**PASSAGE**
——
Skip to content

Transform Structure

A transform determines how Hydrolix will process, index, and store incoming data into a given table.

The transform JSON document describes the shape and format of incoming fields, controls ingestion features, and behavior, and determines output data columns for insertion into the target table.

Each Hydrolix table can have multiple transforms to receive differently formatted files or streams. Only one transform may serve as the default for a table. The default transform will be used for any data ingested to the table that doesn't have a transform explicitly specified.

Shape of a transform⚓︎

Each transform document consists of four major, nested parts.
——
**INPUT RECORDS**
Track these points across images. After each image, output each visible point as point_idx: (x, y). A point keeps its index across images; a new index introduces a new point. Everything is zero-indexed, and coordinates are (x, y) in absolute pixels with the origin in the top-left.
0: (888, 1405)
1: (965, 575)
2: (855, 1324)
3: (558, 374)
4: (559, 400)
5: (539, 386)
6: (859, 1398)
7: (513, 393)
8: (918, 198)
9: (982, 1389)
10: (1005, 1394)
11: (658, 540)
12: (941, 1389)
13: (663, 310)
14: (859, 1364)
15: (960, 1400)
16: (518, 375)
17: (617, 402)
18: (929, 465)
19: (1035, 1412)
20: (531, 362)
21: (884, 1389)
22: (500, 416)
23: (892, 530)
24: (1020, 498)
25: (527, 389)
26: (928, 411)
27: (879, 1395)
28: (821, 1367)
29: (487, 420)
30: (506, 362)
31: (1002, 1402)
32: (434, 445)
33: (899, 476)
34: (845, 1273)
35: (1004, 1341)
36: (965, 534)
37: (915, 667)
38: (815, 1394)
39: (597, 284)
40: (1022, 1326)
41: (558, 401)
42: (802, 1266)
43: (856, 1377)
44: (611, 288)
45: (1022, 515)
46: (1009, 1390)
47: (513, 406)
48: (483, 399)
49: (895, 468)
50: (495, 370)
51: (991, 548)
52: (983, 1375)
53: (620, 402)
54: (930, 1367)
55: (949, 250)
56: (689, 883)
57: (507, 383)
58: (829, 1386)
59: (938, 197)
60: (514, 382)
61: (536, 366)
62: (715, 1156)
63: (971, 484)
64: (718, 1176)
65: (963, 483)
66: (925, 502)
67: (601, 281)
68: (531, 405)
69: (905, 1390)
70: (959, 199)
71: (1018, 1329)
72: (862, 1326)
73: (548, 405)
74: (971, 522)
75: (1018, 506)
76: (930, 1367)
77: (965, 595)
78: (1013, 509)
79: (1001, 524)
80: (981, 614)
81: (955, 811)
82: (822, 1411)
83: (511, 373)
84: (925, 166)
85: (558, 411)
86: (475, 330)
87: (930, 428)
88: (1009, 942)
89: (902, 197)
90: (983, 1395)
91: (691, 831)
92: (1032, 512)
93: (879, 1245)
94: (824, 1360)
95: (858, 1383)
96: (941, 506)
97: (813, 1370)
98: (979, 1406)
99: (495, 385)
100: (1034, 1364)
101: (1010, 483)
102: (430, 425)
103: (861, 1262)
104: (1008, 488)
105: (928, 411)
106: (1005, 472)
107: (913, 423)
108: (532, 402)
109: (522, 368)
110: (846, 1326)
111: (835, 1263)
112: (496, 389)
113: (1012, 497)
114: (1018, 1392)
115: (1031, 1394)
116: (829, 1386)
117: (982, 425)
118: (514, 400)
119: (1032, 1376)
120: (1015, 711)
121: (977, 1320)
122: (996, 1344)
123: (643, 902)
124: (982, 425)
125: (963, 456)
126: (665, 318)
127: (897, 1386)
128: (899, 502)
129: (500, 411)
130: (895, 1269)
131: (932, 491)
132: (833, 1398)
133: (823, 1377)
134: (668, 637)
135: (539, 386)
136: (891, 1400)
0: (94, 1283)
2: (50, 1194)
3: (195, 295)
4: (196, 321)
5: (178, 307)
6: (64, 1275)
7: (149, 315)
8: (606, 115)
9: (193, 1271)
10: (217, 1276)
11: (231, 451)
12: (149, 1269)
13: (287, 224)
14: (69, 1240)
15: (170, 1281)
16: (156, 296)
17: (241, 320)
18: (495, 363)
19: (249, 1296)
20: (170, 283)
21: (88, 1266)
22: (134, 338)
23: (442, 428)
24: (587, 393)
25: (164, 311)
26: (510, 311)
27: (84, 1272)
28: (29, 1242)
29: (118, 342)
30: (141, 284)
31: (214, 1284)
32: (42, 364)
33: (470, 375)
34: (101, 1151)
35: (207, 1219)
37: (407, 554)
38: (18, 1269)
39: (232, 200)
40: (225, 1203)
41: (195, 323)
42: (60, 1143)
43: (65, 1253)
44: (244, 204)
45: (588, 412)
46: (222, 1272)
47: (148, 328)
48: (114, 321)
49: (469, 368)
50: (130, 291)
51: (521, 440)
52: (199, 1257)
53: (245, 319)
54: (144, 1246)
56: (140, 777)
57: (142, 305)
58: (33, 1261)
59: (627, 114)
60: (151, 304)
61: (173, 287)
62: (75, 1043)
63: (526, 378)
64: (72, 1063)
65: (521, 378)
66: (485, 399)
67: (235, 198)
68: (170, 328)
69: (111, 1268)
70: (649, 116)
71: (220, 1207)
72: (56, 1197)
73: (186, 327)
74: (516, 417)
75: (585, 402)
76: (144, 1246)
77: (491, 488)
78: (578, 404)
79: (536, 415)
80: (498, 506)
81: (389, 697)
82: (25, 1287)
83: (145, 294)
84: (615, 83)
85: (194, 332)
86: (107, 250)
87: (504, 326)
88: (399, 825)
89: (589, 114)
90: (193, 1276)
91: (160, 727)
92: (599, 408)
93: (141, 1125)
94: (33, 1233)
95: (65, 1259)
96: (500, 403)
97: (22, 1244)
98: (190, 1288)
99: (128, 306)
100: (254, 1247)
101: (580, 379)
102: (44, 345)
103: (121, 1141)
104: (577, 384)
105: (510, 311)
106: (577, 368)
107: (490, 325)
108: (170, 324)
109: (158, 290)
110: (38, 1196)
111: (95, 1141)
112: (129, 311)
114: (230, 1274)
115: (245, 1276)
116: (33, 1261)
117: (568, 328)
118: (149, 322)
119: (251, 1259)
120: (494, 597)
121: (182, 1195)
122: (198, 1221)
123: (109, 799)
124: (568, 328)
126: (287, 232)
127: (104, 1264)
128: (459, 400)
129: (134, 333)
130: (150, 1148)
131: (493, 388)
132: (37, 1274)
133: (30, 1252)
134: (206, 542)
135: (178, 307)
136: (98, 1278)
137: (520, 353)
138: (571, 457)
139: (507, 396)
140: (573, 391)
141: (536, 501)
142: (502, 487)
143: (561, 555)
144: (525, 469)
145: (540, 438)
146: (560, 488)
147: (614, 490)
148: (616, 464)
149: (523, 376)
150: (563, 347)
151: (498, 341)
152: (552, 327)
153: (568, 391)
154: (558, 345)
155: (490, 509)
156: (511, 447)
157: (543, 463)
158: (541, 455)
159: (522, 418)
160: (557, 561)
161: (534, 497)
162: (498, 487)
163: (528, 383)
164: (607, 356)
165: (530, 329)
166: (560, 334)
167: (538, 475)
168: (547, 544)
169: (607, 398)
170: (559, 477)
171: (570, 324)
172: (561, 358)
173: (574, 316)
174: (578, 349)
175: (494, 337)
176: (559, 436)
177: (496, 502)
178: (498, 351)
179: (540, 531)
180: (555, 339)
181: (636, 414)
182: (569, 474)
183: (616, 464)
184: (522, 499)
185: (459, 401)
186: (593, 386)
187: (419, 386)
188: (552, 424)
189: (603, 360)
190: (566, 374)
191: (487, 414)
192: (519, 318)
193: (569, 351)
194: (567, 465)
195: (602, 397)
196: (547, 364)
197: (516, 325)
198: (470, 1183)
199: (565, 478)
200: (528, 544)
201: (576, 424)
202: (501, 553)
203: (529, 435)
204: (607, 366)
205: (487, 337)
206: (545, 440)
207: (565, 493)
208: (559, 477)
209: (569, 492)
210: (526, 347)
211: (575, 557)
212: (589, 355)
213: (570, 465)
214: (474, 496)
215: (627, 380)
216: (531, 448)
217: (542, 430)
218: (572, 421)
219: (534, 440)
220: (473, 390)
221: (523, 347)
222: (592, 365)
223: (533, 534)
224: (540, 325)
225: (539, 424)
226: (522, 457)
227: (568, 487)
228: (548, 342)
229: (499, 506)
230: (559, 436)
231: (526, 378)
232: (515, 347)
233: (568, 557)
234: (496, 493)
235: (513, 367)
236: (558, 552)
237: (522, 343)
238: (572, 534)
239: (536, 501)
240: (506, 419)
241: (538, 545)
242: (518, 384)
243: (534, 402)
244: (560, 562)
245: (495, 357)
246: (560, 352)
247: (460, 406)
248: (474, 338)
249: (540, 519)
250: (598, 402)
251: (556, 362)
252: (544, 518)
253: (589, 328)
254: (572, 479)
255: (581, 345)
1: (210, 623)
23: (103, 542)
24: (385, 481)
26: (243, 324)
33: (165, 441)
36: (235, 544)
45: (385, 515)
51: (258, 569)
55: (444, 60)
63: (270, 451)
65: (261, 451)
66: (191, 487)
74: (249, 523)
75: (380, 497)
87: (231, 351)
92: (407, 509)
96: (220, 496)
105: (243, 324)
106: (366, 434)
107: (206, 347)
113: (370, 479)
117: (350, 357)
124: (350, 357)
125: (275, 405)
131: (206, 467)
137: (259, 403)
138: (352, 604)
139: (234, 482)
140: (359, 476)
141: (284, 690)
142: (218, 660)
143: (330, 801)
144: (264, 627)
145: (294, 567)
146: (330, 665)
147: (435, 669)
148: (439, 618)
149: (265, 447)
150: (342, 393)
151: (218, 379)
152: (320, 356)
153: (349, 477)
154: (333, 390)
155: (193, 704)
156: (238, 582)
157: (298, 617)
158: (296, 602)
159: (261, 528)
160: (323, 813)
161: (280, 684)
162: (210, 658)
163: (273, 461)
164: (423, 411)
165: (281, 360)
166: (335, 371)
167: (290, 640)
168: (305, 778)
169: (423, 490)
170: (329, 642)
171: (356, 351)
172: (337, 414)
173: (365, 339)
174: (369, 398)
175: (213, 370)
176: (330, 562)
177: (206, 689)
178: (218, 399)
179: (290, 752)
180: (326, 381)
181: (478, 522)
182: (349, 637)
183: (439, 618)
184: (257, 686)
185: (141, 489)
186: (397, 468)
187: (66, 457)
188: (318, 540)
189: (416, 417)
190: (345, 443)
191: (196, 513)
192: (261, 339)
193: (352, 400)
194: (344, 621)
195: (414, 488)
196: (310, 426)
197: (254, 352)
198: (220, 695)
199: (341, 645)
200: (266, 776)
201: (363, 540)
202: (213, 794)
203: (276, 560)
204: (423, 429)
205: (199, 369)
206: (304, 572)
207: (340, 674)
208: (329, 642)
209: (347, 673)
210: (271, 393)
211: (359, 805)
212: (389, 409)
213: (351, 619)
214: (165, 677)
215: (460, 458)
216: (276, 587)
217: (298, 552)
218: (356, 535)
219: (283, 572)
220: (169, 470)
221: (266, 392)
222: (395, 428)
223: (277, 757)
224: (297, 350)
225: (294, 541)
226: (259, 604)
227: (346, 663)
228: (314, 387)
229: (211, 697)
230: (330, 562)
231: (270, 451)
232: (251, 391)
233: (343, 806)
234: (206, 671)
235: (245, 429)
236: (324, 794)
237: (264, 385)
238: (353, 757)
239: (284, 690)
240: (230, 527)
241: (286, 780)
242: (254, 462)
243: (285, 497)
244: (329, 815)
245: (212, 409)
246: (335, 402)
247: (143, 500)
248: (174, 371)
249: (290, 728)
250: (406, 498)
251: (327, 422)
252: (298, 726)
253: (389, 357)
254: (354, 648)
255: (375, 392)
——
**TASKS TO COMPLETE**
1) Write out the transform structure passage from "Skip to content" to "transform explicitly specified.".
2) Put the records, from their first line to the line with "55: (949, 250)", into a Markdown table with a column Nr for the row number and a column Line for the line itself, leaving out blank lines.

**RESPONSES PER TASK**
1)
Skip to content

Transform Structure

A transform determines how Hydrolix will process, index, and store incoming data into a given table.

The transform JSON document describes the shape and format of incoming fields, controls ingestion features, and behavior, and determines output data columns for insertion into the target table.

Each Hydrolix table can have multiple transforms to receive differently formatted files or streams. Only one transform may serve as the default for a table. The default transform will be used for any data ingested to the table that doesn't have a transform explicitly specified.

2)
| Nr | Line |
|---|---|
| 1 | Track these points across images. After each image, output each visible point as point_idx: (x, y). A point keeps its index across images; a new index introduces a new point. Everything is zero-indexed, and coordinates are (x, y) in absolute pixels with the origin in the top-left. |
| 2 | 0: (888, 1405) |
| 3 | 1: (965, 575) |
| 4 | 2: (855, 1324) |
| 5 | 3: (558, 374) |
| 6 | 4: (559, 400) |
| 7 | 5: (539, 386) |
| 8 | 6: (859, 1398) |
| 9 | 7: (513, 393) |
| 10 | 8: (918, 198) |
| 11 | 9: (982, 1389) |
| 12 | 10: (1005, 1394) |
| 13 | 11: (658, 540) |
| 14 | 12: (941, 1389) |
| 15 | 13: (663, 310) |
| 16 | 14: (859, 1364) |
| 17 | 15: (960, 1400) |
| 18 | 16: (518, 375) |
| 19 | 17: (617, 402) |
| 20 | 18: (929, 465) |
| 21 | 19: (1035, 1412) |
| 22 | 20: (531, 362) |
| 23 | 21: (884, 1389) |
| 24 | 22: (500, 416) |
| 25 | 23: (892, 530) |
| 26 | 24: (1020, 498) |
| 27 | 25: (527, 389) |
| 28 | 26: (928, 411) |
| 29 | 27: (879, 1395) |
| 30 | 28: (821, 1367) |
| 31 | 29: (487, 420) |
| 32 | 30: (506, 362) |
| 33 | 31: (1002, 1402) |
| 34 | 32: (434, 445) |
| 35 | 33: (899, 476) |
| 36 | 34: (845, 1273) |
| 37 | 35: (1004, 1341) |
| 38 | 36: (965, 534) |
| 39 | 37: (915, 667) |
| 40 | 38: (815, 1394) |
| 41 | 39: (597, 284) |
| 42 | 40: (1022, 1326) |
| 43 | 41: (558, 401) |
| 44 | 42: (802, 1266) |
| 45 | 43: (856, 1377) |
| 46 | 44: (611, 288) |
| 47 | 45: (1022, 515) |
| 48 | 46: (1009, 1390) |
| 49 | 47: (513, 406) |
| 50 | 48: (483, 399) |
| 51 | 49: (895, 468) |
| 52 | 50: (495, 370) |
| 53 | 51: (991, 548) |
| 54 | 52: (983, 1375) |
| 55 | 53: (620, 402) |
| 56 | 54: (930, 1367) |
| 57 | 55: (949, 250) |